• _EXERCISE OBJECTIVE_
I'd like every line in the following listing that holds "Annotation" copied.

....................

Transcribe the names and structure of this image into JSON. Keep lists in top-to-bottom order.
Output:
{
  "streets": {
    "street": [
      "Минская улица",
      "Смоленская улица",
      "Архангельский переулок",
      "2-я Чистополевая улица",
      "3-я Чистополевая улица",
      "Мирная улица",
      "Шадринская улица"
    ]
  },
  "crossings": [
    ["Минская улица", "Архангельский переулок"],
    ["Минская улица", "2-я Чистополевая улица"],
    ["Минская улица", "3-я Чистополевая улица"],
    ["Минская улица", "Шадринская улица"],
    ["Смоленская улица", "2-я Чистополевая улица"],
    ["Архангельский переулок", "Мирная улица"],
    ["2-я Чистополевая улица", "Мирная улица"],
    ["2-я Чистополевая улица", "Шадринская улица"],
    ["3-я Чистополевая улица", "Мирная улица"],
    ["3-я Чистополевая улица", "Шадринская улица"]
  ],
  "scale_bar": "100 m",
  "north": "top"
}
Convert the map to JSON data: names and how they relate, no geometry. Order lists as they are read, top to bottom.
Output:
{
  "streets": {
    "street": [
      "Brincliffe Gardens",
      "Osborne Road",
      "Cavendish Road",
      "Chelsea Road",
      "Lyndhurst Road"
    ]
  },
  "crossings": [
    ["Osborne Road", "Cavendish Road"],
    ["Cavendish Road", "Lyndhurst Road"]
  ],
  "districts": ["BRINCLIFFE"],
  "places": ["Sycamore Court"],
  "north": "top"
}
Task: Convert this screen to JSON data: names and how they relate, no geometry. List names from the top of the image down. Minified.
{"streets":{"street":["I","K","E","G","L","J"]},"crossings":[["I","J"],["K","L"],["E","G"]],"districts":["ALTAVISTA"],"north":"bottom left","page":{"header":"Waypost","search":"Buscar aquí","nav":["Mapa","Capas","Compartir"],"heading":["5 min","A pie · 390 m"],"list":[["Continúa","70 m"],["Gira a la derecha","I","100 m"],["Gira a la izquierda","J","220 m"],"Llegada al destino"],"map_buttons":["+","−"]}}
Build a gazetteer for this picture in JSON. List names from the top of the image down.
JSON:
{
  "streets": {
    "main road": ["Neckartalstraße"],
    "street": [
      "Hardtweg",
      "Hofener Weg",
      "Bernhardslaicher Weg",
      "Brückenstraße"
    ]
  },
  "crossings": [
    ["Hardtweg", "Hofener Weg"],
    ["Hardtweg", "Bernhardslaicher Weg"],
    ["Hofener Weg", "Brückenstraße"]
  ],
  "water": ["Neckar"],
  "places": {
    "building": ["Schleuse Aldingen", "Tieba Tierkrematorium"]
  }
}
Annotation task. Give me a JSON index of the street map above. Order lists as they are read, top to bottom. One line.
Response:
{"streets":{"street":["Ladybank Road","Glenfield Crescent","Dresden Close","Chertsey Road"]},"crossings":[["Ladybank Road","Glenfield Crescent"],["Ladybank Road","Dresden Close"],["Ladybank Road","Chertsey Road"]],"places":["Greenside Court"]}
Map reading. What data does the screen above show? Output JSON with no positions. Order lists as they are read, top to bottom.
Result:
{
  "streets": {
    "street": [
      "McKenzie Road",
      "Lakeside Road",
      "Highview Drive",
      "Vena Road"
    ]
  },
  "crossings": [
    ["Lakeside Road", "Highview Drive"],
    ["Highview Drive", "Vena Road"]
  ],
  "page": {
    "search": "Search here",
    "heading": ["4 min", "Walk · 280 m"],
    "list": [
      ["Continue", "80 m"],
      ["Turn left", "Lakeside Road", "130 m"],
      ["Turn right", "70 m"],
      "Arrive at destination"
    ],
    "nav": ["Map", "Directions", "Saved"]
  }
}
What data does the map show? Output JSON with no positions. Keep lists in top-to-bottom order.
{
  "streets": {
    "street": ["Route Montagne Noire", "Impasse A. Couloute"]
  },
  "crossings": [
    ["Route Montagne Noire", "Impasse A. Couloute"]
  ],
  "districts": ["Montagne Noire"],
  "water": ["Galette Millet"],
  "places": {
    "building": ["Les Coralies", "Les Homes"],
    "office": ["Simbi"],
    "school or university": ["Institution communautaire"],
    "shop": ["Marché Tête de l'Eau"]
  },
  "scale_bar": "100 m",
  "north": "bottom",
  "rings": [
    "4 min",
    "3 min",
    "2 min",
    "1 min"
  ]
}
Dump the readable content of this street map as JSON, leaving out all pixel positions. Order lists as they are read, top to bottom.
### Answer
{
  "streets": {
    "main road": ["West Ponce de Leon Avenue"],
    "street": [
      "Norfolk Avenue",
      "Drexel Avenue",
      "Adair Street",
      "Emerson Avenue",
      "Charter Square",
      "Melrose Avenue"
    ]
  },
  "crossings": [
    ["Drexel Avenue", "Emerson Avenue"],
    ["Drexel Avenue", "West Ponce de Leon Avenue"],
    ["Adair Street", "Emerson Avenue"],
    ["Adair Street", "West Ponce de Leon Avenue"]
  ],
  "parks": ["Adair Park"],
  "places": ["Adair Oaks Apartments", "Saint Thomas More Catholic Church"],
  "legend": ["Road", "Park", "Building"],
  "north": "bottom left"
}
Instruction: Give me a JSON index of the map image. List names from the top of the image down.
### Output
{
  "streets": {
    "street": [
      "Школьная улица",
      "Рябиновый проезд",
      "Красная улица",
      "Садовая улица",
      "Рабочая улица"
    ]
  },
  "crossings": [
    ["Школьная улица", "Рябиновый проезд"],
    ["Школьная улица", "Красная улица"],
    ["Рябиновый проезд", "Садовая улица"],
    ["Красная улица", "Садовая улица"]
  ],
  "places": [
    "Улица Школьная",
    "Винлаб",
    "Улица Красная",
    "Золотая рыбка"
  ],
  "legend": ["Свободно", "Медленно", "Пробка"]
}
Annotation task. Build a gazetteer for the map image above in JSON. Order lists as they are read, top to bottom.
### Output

....................

• _ANSWER TO THIS PROBLEM_
Annotation task. Give me a JSON index of the street map above. Order lists as they are read, top to bottom. One line.
Annotation task. Build a gazetteer for the map image above in JSON. Order lists as they are read, top to bottom.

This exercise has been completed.